United States had cautioned St. Kitts and Nevis in April 2016 about who it gives passports to

BASSETERRE, ST. KITTS – Six weeks after the Government of the United States issued a warning to the Dr Timothy Harris-led Unity Government in St. Kitts and Nevis, to be cautious about whom they give passports under the Citizenship by Investment Programme, two American fraudsters were found to have been issued St. Kitts and Nevis Passports.

It was on April 14th 2016 that the United Embassy in Barbados cautioned Caribbean countries offering a Citizenship by Investment Program (CIP) to be extra cautious about who they give their passports to, and ensure that recipients have no terrorist or crime links.”

Then on May 27th 2016, the United States Securities and Exchange Commission (SEC) announced that it has filed fraud charges against an attorney and Nevada resident David Kaplan based on an allegedly fraudulent scheme that raised $15.8 million, out of which approximately $385,000 was sent to St. Kitts and Nevis, and of which at least $79,394 was wired to a St .Kitts law firm to obtain passports and /or St Kitts and Nevis citizenship for Kaplan and his wife.

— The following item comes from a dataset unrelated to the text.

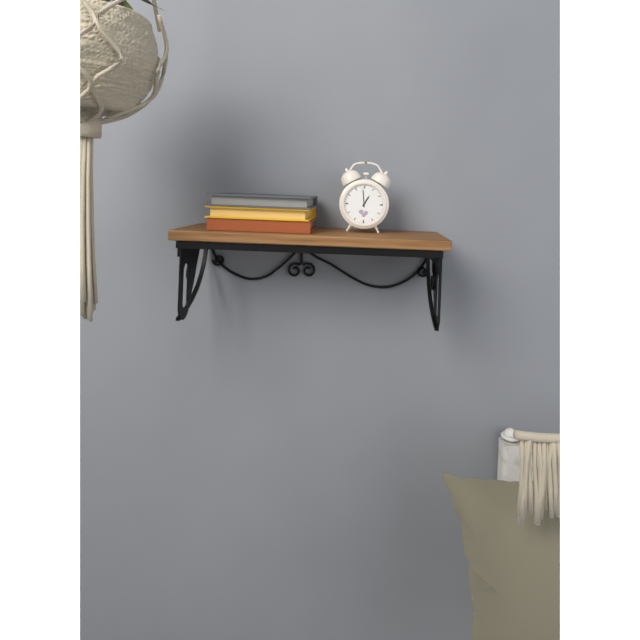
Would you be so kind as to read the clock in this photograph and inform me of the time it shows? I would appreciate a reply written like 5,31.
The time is 12,59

The SEC complaint, unsealed on Friday, was filed on May 19, 2016, in the US District Court for the District of Nevada-Reno, and charges Kaplan and three entities, Synchronized Organizational Solutions International Ltd, Synchronized Organizational Solutions LLC, and Manna International Enterprises Ltd.

According to one of the complaint, Kaplan used at least $2.3 million for his personal benefit, including approximately $385,000 sent to St Kitts and Nevis between June 2015 to March 2016, of which at least $79,394 was wired to a St. Kitts law firm to obtain passports and/or St. Kitts and Nevis citizenship for Kaplan and his wife.

The Government of St. Kitts and Nevis which promised transparency and freedom of information has not divulged information when Prime Minister and Minister of National Security, Dr the Hon Timothy Harris, who took office in February 2015, signed the Certificates of Citizenship for the Kaplans and how the investment was made to qualify for citizenship.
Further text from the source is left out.